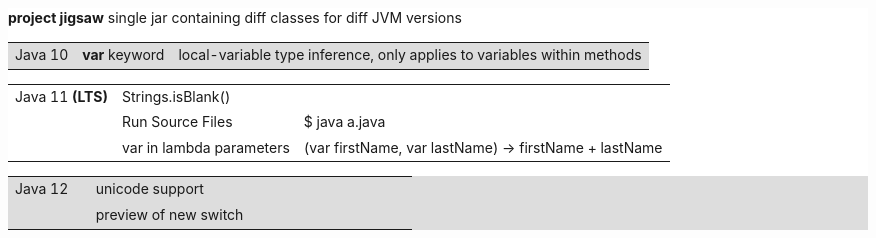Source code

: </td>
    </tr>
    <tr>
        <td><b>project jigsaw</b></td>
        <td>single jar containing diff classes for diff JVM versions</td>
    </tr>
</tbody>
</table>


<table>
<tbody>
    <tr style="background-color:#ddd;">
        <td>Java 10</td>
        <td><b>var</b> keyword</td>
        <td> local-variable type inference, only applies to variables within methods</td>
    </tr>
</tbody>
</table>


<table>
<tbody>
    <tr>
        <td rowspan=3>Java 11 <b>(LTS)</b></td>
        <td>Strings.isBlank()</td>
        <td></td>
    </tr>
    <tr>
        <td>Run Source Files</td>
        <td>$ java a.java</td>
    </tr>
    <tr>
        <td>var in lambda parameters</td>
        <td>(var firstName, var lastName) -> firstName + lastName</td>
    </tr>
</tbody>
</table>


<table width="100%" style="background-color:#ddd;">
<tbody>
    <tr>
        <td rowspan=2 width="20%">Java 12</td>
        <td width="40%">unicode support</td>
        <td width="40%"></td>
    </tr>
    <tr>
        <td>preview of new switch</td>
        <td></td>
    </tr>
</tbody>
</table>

● ● ●

### Exercise objective
Beginning at the line that contains "<td>Strings.isBlank()</td>", retype each line of the listing up to and including the last one, exactly as it stands, and nothing else.

### Task solution
        <td>Strings.isBlank()</td>
        <td></td>
    </tr>
    <tr>
        <td>Run Source Files</td>
        <td>$ java a.java</td>
    </tr>
    <tr>
        <td>var in lambda parameters</td>
        <td>(var firstName, var lastName) -> firstName + lastName</td>
    </tr>
</tbody>
</table>


<table width="100%" style="background-color:#ddd;">
<tbody>
    <tr>
        <td rowspan=2 width="20%">Java 12</td>
        <td width="40%">unicode support</td>
        <td width="40%"></td>
    </tr>
    <tr>
        <td>preview of new switch</td>
        <td></td>
    </tr>
</tbody>
</table>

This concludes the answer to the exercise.